By re-naming their NHL MVP award after visionary and founding father Ted Lindsay, which they’ll do tomorrow, the NHLPA will finally get something right. It’s a miracle, really. Considering that the inner workings of the PA have been an industry joke – essentially forever. No union worth anything would use a sports league’s PA as a business model. But the NHLPA geniuses have finally made a decision that makes sense. And Ted Lindsay richly deserves the honour.
Ted Lindsay began his NHL career with the Detroit Red Wings, under the iron fist of Jack Adams, in 1944. By 1957, the 32-year old Lindsay was a veteran – and was tired of being stonewalled when requesting information from the NHL on the players’ pension plan. And NHL owners of the 1950s, being the doddling oafs that they were, simply decided that they could solve the problem of Lindsay trying to organize the Wings by dealing him to Chicago. So that’s what they did.
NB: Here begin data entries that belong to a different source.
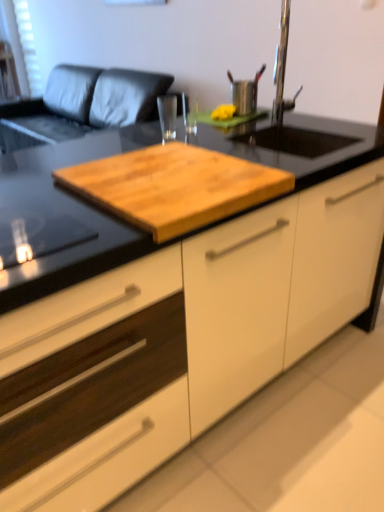
Question: Are white mesh screen at upper left and white matte cabinet at center making contact?

Choices:
 (A) no
 (B) yes

Answer: (A)

Question: Is white mesh screen at upper left to the left of white matte cabinet at center from the viewer's perspective?

Choices:
 (A) yes
 (B) no

Answer: (A)

Question: Are white mesh screen at upper left and white matte cabinet at center located far from each other?

Choices:
 (A) no
 (B) yes

Answer: (B)

Question: Does white mesh screen at upper left have a smaller size compared to white matte cabinet at center?

Choices:
 (A) no
 (B) yes

Answer: (B)

Question: From the image's perspective, is white mesh screen at upper left below white matte cabinet at center?

Choices:
 (A) no
 (B) yes

Answer: (A)

Question: From a real-world perspective, is white matte cabinet at center above or below white mesh screen at upper left?

Choices:
 (A) above
 (B) below

Answer: (B)

Question: From the image's perspective, is white matte cabinet at center located above or below white mesh screen at upper left?

Choices:
 (A) below
 (B) above

Answer: (A)

Question: In the image, is white matte cabinet at center on the left side or the right side of white mesh screen at upper left?

Choices:
 (A) right
 (B) left

Answer: (A)

Question: Relative to white mesh screen at upper left, is white matte cabinet at center in front or behind?

Choices:
 (A) behind
 (B) front

Answer: (B)

Question: Is white mesh screen at upper left inside or outside of white matte cabinet at center?

Choices:
 (A) outside
 (B) inside

Answer: (A)

Question: From the image's perspective, is white mesh screen at upper left above or below white matte cabinet at center?

Choices:
 (A) below
 (B) above

Answer: (B)

Question: Considering the positions of white mesh screen at upper left and white matte cabinet at center in the image, is white mesh screen at upper left taller or shorter than white matte cabinet at center?

Choices:
 (A) tall
 (B) short

Answer: (A)

Question: From a real-world perspective, relative to white matte cabinet at center, is white mesh screen at upper left vertically above or below?

Choices:
 (A) below
 (B) above

Answer: (B)

Question: Is white matte cabinet at center situated inside metallic stainless steel cup at upper center or outside?

Choices:
 (A) inside
 (B) outside

Answer: (B)

Question: From a real-world perspective, is white matte cabinet at center positioned above or below metallic stainless steel cup at upper center?

Choices:
 (A) above
 (B) below

Answer: (B)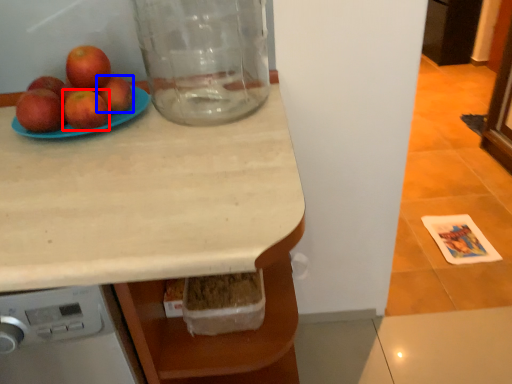
Question: Which point is further to the camera, apple (highlighted by a red box) or apple (highlighted by a blue box)?

Choices:
 (A) apple
 (B) apple

Answer: (B)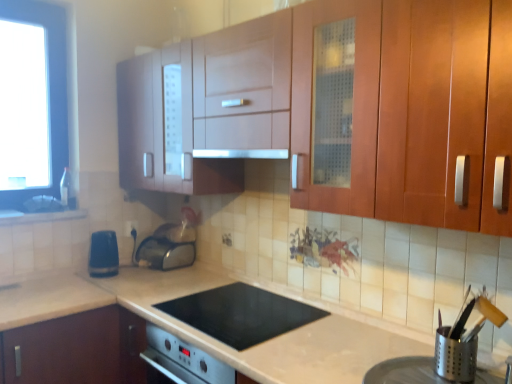
What do you see at coordinates (165, 253) in the screenshot? I see `satin silver toaster at lower center, which is the third appliance in right-to-left order` at bounding box center [165, 253].

Locate an element on the screen. black glass cooktop at center is located at coordinates (241, 314).

This screenshot has height=384, width=512. What do you see at coordinates (103, 254) in the screenshot? I see `blue plastic kettle at lower left, which appears as the 3th appliance when viewed from the front` at bounding box center [103, 254].

What do you see at coordinates (44, 204) in the screenshot? I see `white glossy sink at lower left` at bounding box center [44, 204].

Image resolution: width=512 pixels, height=384 pixels. Identify the location of silver metallic utensil holder at lower right, which is counted as the second appliance, starting from the right. (420, 373).

The image size is (512, 384). In order to click on satin silver toaster at lower center, arranged as the 1th appliance when viewed from the back in this screenshot , I will do `click(165, 253)`.

In the image, there is a satin silver toaster at lower center, arranged as the 1th appliance when viewed from the back. Where is `gas stove below it (from a real-world perspective)`? This screenshot has height=384, width=512. gas stove below it (from a real-world perspective) is located at coordinates [241, 314].

Who is more distant, black glass cooktop at center or satin silver toaster at lower center, the 2th appliance when ordered from left to right?

satin silver toaster at lower center, the 2th appliance when ordered from left to right, is further from the camera.

Are black glass cooktop at center and satin silver toaster at lower center, positioned as the fourth appliance in front-to-back order, far apart?

No, there isn't a large distance between black glass cooktop at center and satin silver toaster at lower center, positioned as the fourth appliance in front-to-back order.

Which object is wider, black glass cooktop at center or satin silver toaster at lower center, which is the third appliance in right-to-left order?

Wider between the two is black glass cooktop at center.

Considering the positions of objects black glass cooktop at center and blue plastic electric outlet at lower left in the image provided, who is in front, black glass cooktop at center or blue plastic electric outlet at lower left?

black glass cooktop at center is in front.

Which is more to the left, black glass cooktop at center or blue plastic electric outlet at lower left?

blue plastic electric outlet at lower left.

Between black glass cooktop at center and blue plastic electric outlet at lower left, which one has larger size?

black glass cooktop at center.

How much distance is there between black glass cooktop at center and blue plastic electric outlet at lower left?

black glass cooktop at center is 1.12 meters from blue plastic electric outlet at lower left.

What's the angular difference between white glossy sink at lower left and silver metallic utensil holder at lower right, the first appliance positioned from the front,'s facing directions?

There is a 91.4-degree angle between the facing directions of white glossy sink at lower left and silver metallic utensil holder at lower right, the first appliance positioned from the front.

In the image, is white glossy sink at lower left on the left side or the right side of silver metallic utensil holder at lower right, which is counted as the second appliance, starting from the right?

In the image, white glossy sink at lower left appears on the left side of silver metallic utensil holder at lower right, which is counted as the second appliance, starting from the right.

Who is bigger, white glossy sink at lower left or silver metallic utensil holder at lower right, the third appliance positioned from the left?

Bigger between the two is silver metallic utensil holder at lower right, the third appliance positioned from the left.

From a real-world perspective, who is located lower, white glossy sink at lower left or silver metallic utensil holder at lower right, which is counted as the second appliance, starting from the right?

In real-world perspective, silver metallic utensil holder at lower right, which is counted as the second appliance, starting from the right, is lower.

Can you confirm if silver metallic utensil holder at lower right, the 2th appliance from the front, is wider than white glossy sink at lower left?

Incorrect, the width of silver metallic utensil holder at lower right, the 2th appliance from the front, does not surpass that of white glossy sink at lower left.

Is silver metallic utensil holder at lower right, which appears as the third appliance when viewed from the back, situated inside white glossy sink at lower left or outside?

silver metallic utensil holder at lower right, which appears as the third appliance when viewed from the back, cannot be found inside white glossy sink at lower left.

Where is `sink behind the silver metallic utensil holder at lower right, which is counted as the second appliance, starting from the right`? The image size is (512, 384). sink behind the silver metallic utensil holder at lower right, which is counted as the second appliance, starting from the right is located at coordinates (44, 204).

Based on the photo, is silver metallic utensil holder at lower right, the third appliance positioned from the left, next to white glossy sink at lower left and touching it?

No, silver metallic utensil holder at lower right, the third appliance positioned from the left, is not beside white glossy sink at lower left.

Can you confirm if silver metallic utensil holder at lower right, which is the 4th appliance in back-to-front order, is positioned to the left of white glossy sink at lower left?

Incorrect, silver metallic utensil holder at lower right, which is the 4th appliance in back-to-front order, is not on the left side of white glossy sink at lower left.

Can satin silver exhaust hood at center be found inside blue plastic electric outlet at lower left?

No, satin silver exhaust hood at center is not inside blue plastic electric outlet at lower left.

Which object is positioned more to the left, blue plastic electric outlet at lower left or satin silver exhaust hood at center?

blue plastic electric outlet at lower left.

Could you measure the distance between blue plastic electric outlet at lower left and satin silver exhaust hood at center?

They are 1.08 meters apart.

From a real-world perspective, is satin silver toaster at lower center, arranged as the 1th appliance when viewed from the back, positioned above or below white glossy countertop at center?

satin silver toaster at lower center, arranged as the 1th appliance when viewed from the back, is situated higher than white glossy countertop at center in the real world.

Is satin silver toaster at lower center, positioned as the fourth appliance in front-to-back order, positioned with its back to white glossy countertop at center?

satin silver toaster at lower center, positioned as the fourth appliance in front-to-back order, does not have its back to white glossy countertop at center.

Looking at this image, which point is more forward, (161, 239) or (367, 347)?

The point (367, 347) is closer.

How far apart are satin silver toaster at lower center, the 2th appliance when ordered from left to right, and white glossy countertop at center?

A distance of 21.20 inches exists between satin silver toaster at lower center, the 2th appliance when ordered from left to right, and white glossy countertop at center.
In Detroit, Lindsay was the tough guy on the “Production Line,” with Gordie Howe on the right side and Sid Abel in the middle. Their Red Wings won four Stanley Cups between 1950 and ’55. But, no matter, Lindsay was a s—t disturber, so he was out. But, in Detroit, Lindsay had planted the players’-association seed.
Lindsay’s union aspirations drove a personal wedge between him and Howe and Lindsay spent three years in exile in Chicago, retired, then came back for one final season in Detroit in 1964-65. In 1967, the current version of the NHLPA was founded, with Alan Eagleson at the helm. After 24 years leading the PA, Eagleson was removed after it was revealed he’d been defrauding clients and skimming money from tournaments involving NHL players. Since then, Bob Goodenow, Ted Saskin, Paul Kelly, Ian Penny and Mike Ouellet have all served the NHLPA as its Executive Director – or “Clown-in-Charge.”
But by re-naming the Lester B. Pearson Award in honour of “Terrible” Ted Lindsay, the NHLPA is finally, officially recognizing its founder. The Pearson was first awarded in 1971 to the league’s MVP. But players will tell you it carries more meaning than the NHL’s Hart Trophy because it’s voted on by NHL players – peers – rather than the Professional Hockey Writers Association.
Well done, Ted Lindsay. Years ago, you had the guts and courage to stand up to the old boys’ club that ran the NHL. Tomorrow, you’ll stand up and receive the reward you deserve.